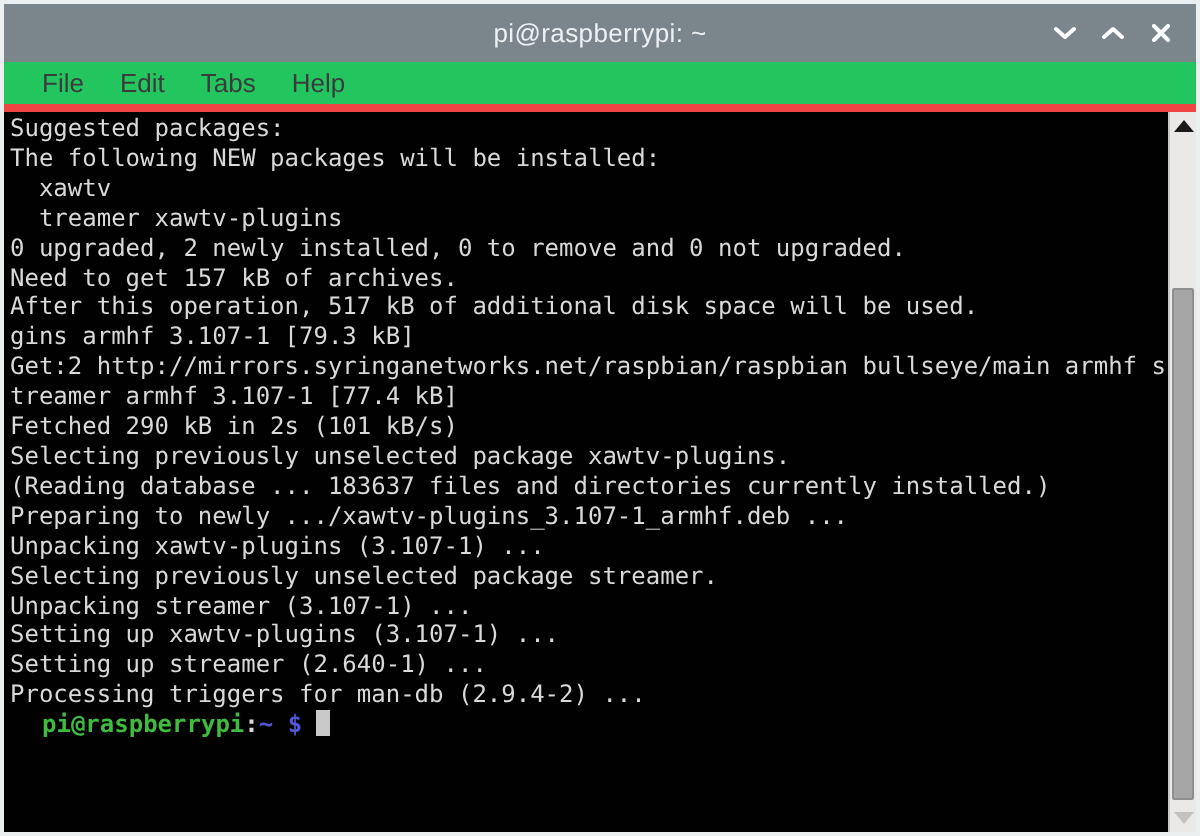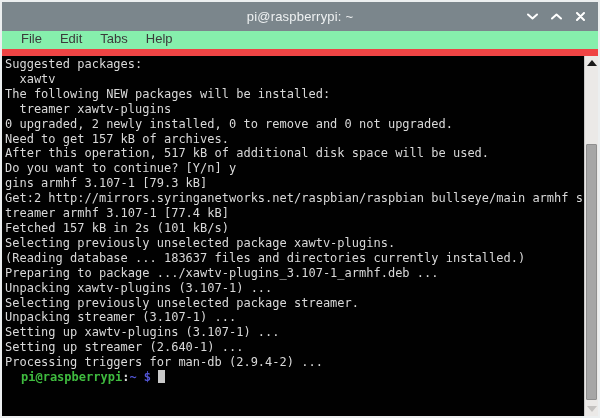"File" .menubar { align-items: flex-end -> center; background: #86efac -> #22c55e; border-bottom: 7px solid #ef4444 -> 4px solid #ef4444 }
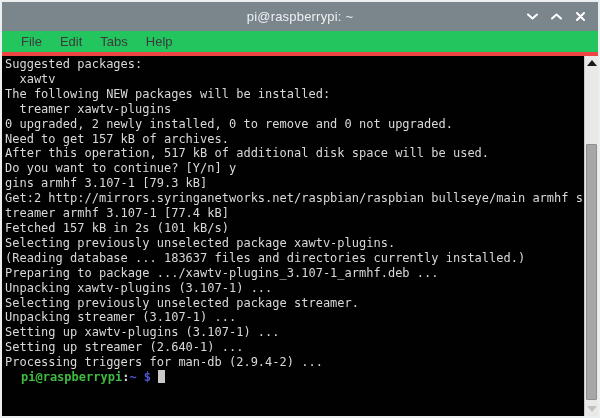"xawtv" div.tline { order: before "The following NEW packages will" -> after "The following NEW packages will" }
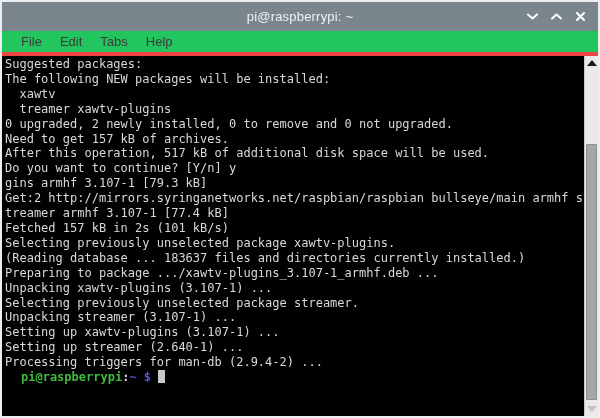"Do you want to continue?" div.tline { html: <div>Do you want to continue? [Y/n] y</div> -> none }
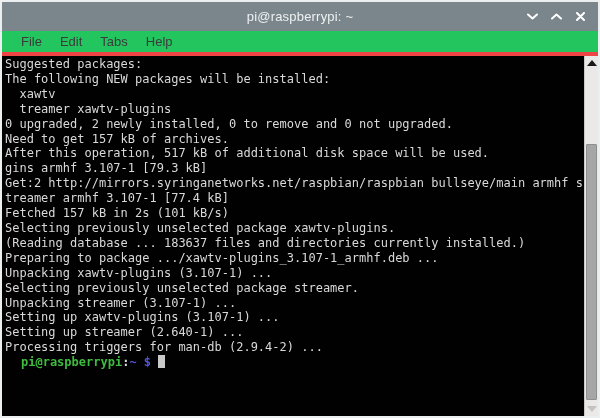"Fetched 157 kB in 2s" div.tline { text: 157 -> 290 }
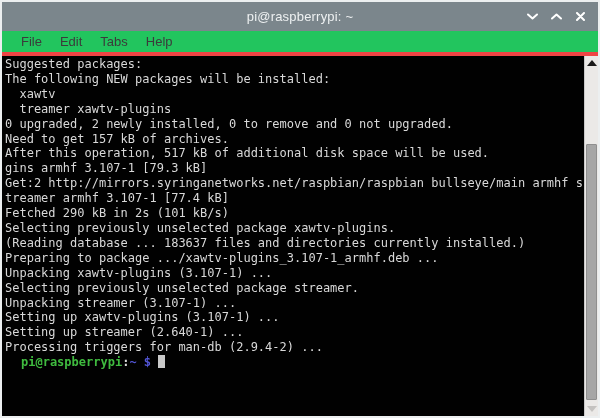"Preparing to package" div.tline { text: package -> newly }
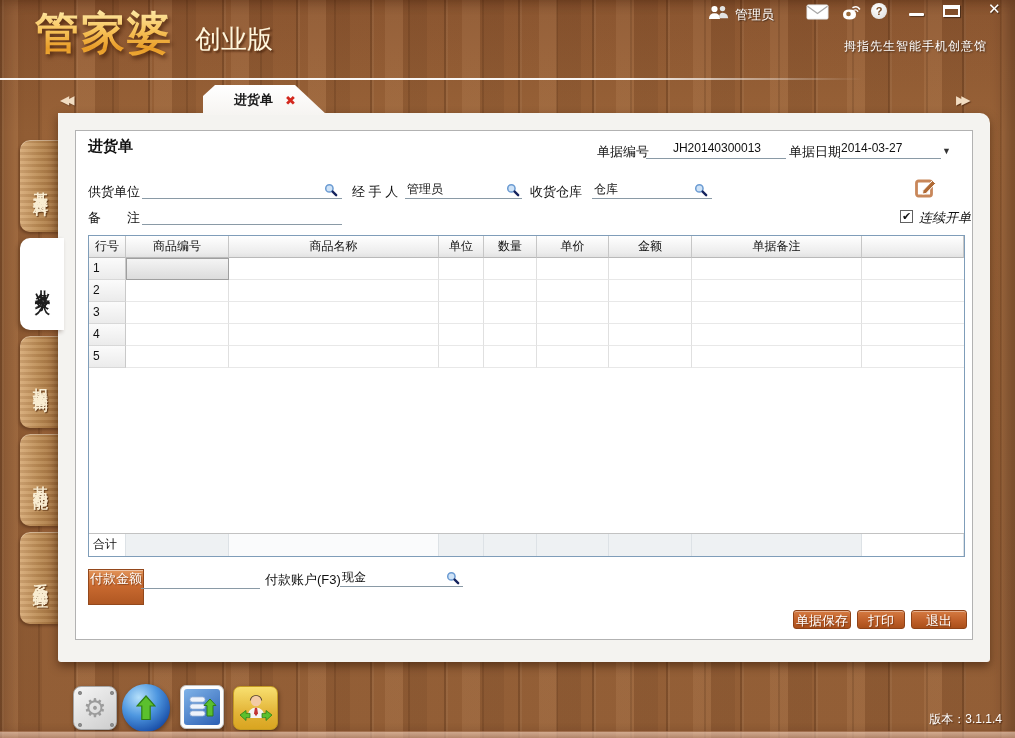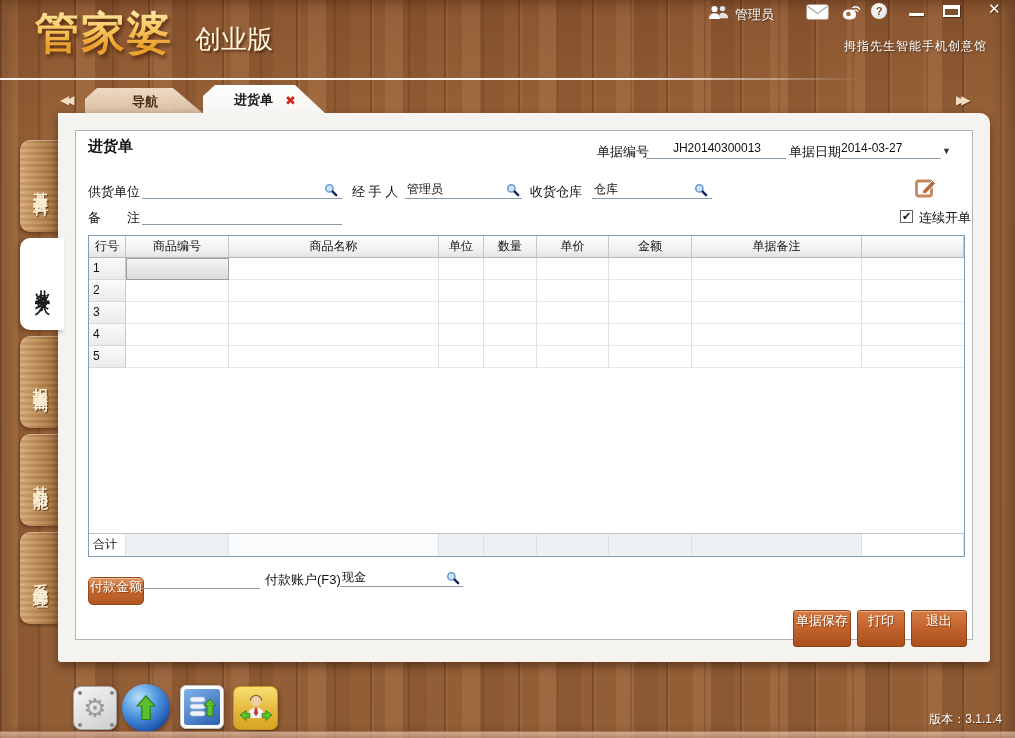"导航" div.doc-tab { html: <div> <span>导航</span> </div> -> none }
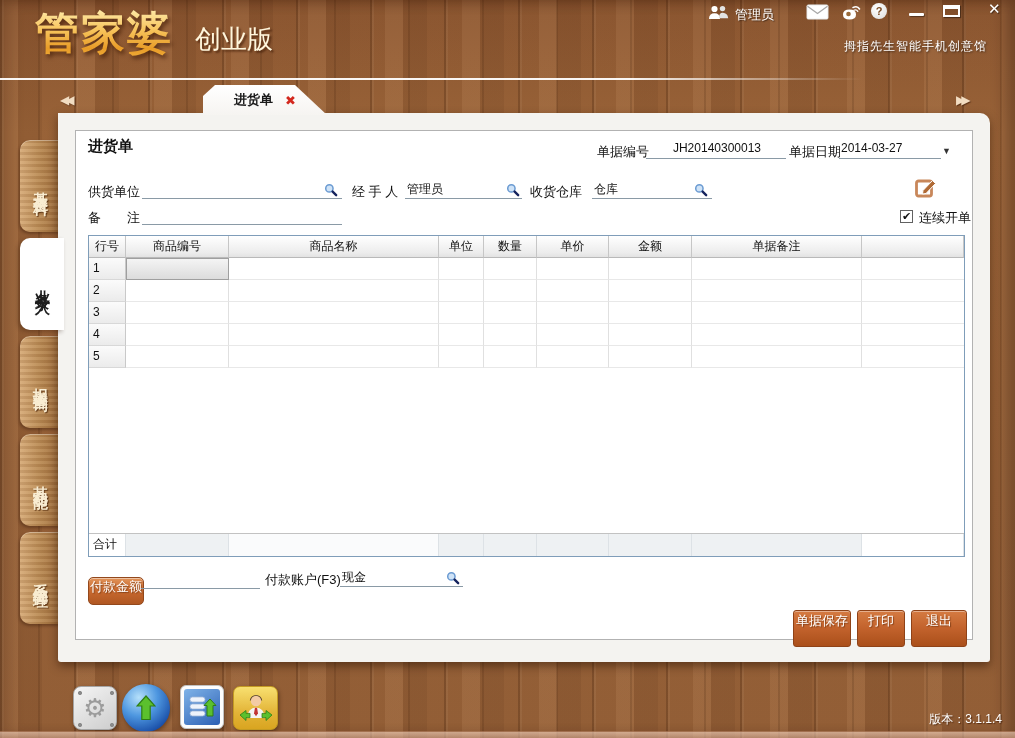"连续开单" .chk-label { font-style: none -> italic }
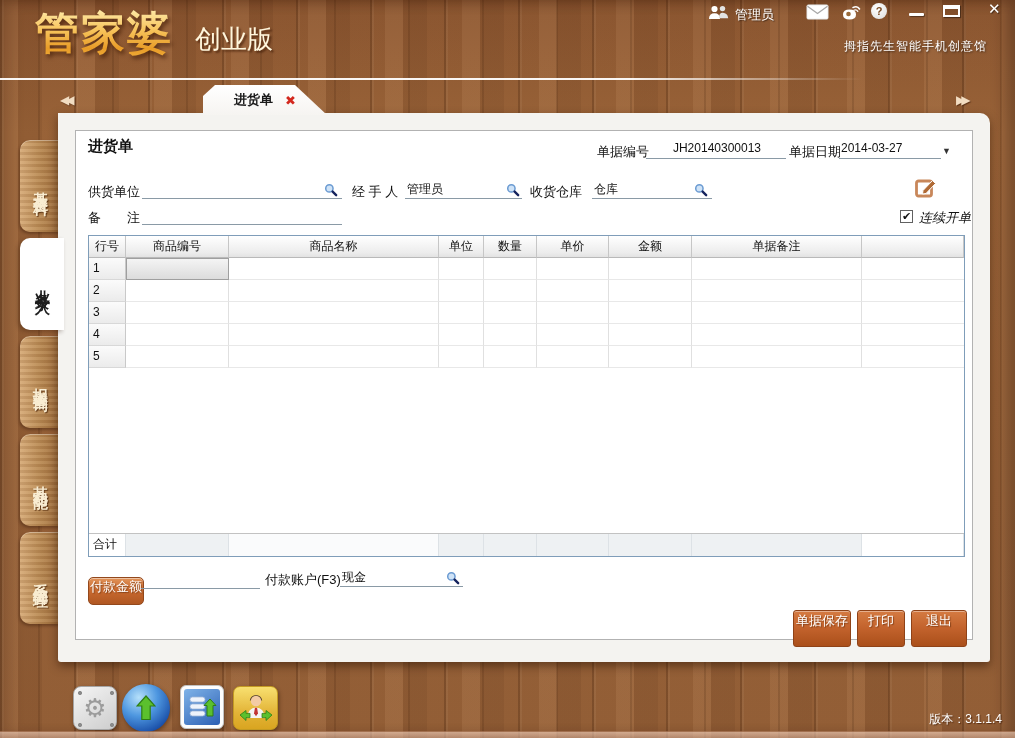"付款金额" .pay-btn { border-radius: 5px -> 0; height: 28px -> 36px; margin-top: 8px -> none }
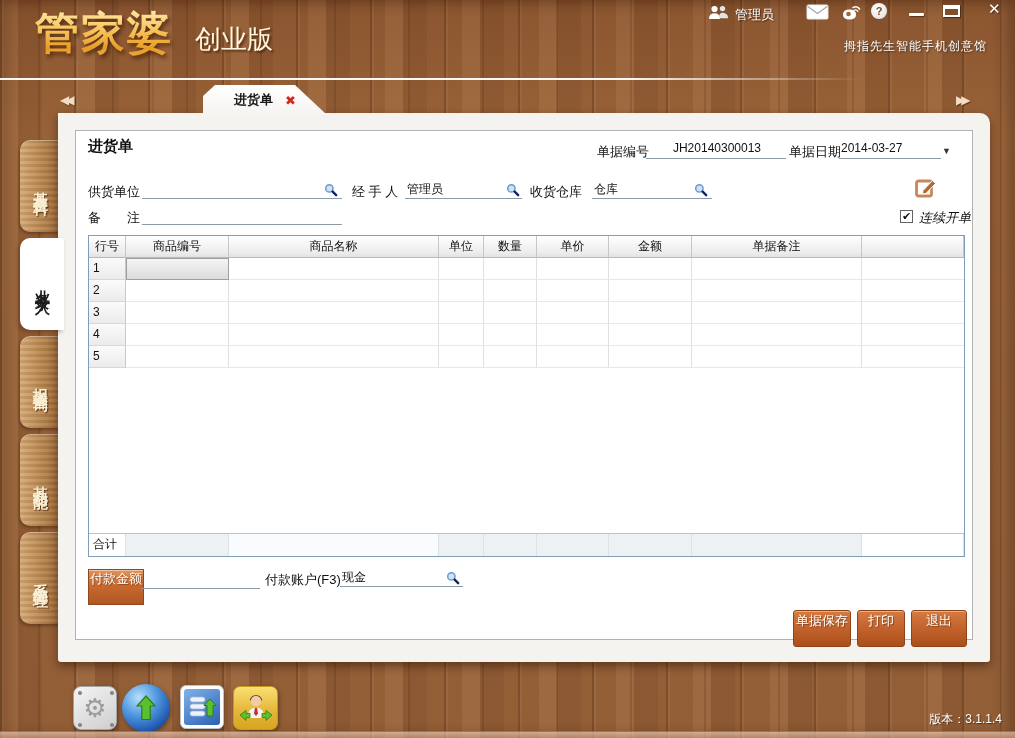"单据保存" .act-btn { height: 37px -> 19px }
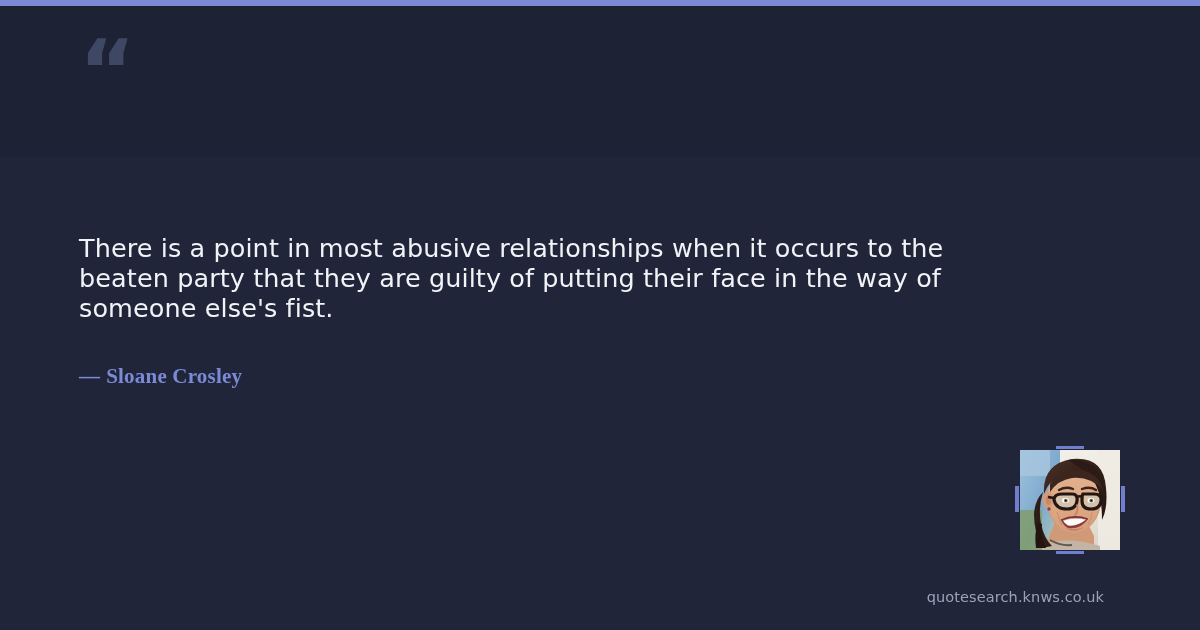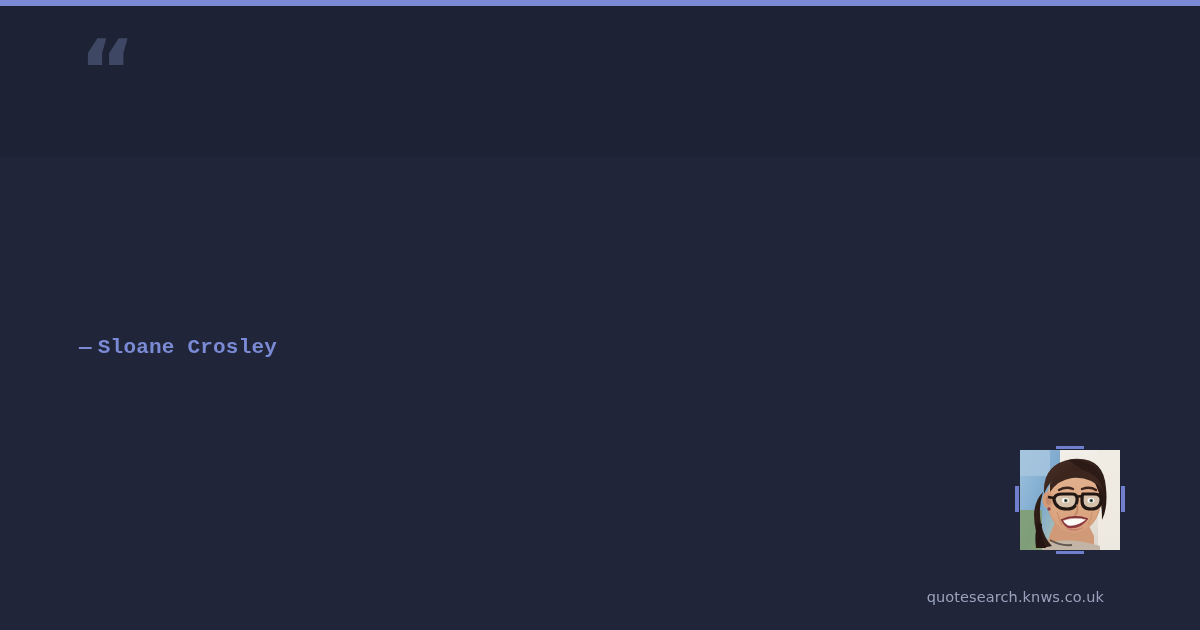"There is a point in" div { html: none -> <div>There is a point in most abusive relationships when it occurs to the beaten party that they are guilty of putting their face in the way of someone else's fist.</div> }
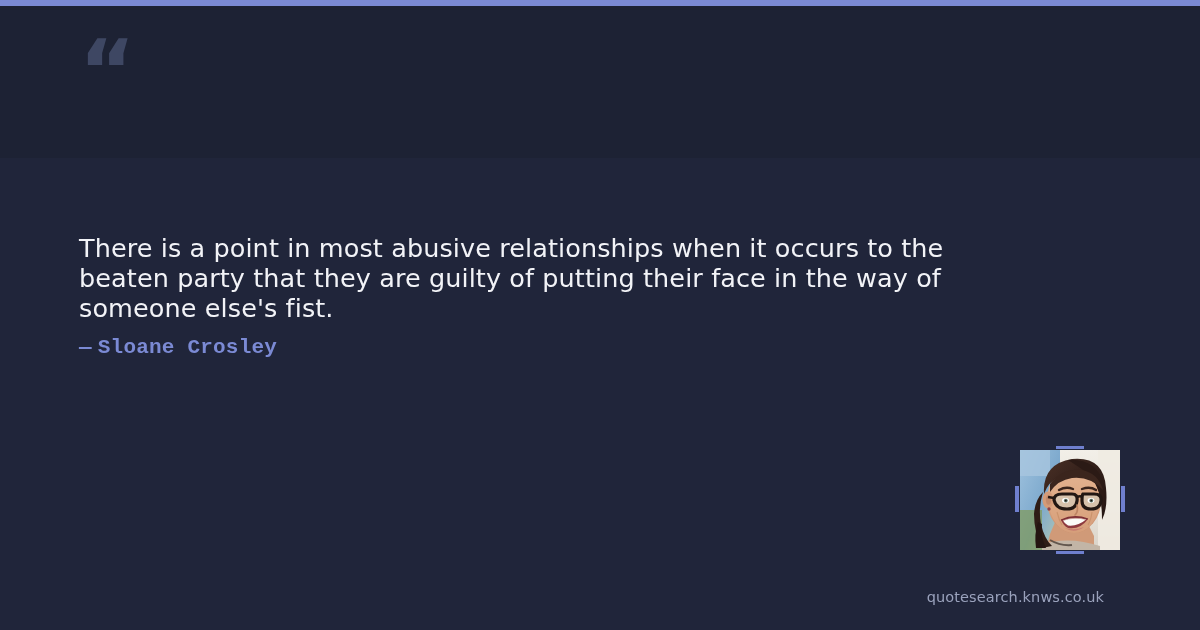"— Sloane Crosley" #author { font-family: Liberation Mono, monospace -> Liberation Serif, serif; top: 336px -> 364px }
□ □ □ □ □
[WHAT YOU ARE ASKED TO DO]: Copy all of the data above exactly. Leave out every picture.

[RESULT OF THE EXERCISE]:
"File" .menubar { align-items: flex-end -> center; background: #86efac -> #22c55e; border-bottom: 7px solid #ef4444 -> 4px solid #ef4444 }
"xawtv" div.tline { order: before "The following NEW packages will" -> after "The following NEW packages will" }
"Do you want to continue?" div.tline { html: <div>Do you want to continue? [Y/n] y</div> -> none }
"Fetched 157 kB in 2s" div.tline { text: 157 -> 290 }
"Preparing to package" div.tline { text: package -> newly }
"导航" div.doc-tab { html: <div> <span>导航</span> </div> -> none }
"连续开单" .chk-label { font-style: none -> italic }
"付款金额" .pay-btn { border-radius: 5px -> 0; height: 28px -> 36px; margin-top: 8px -> none }
"单据保存" .act-btn { height: 37px -> 19px }
"There is a point in" div { html: none -> <div>There is a point in most abusive relationships when it occurs to the beaten party that they are guilty of putting their face in the way of someone else's fist.</div> }
"— Sloane Crosley" #author { font-family: Liberation Mono, monospace -> Liberation Serif, serif; top: 336px -> 364px }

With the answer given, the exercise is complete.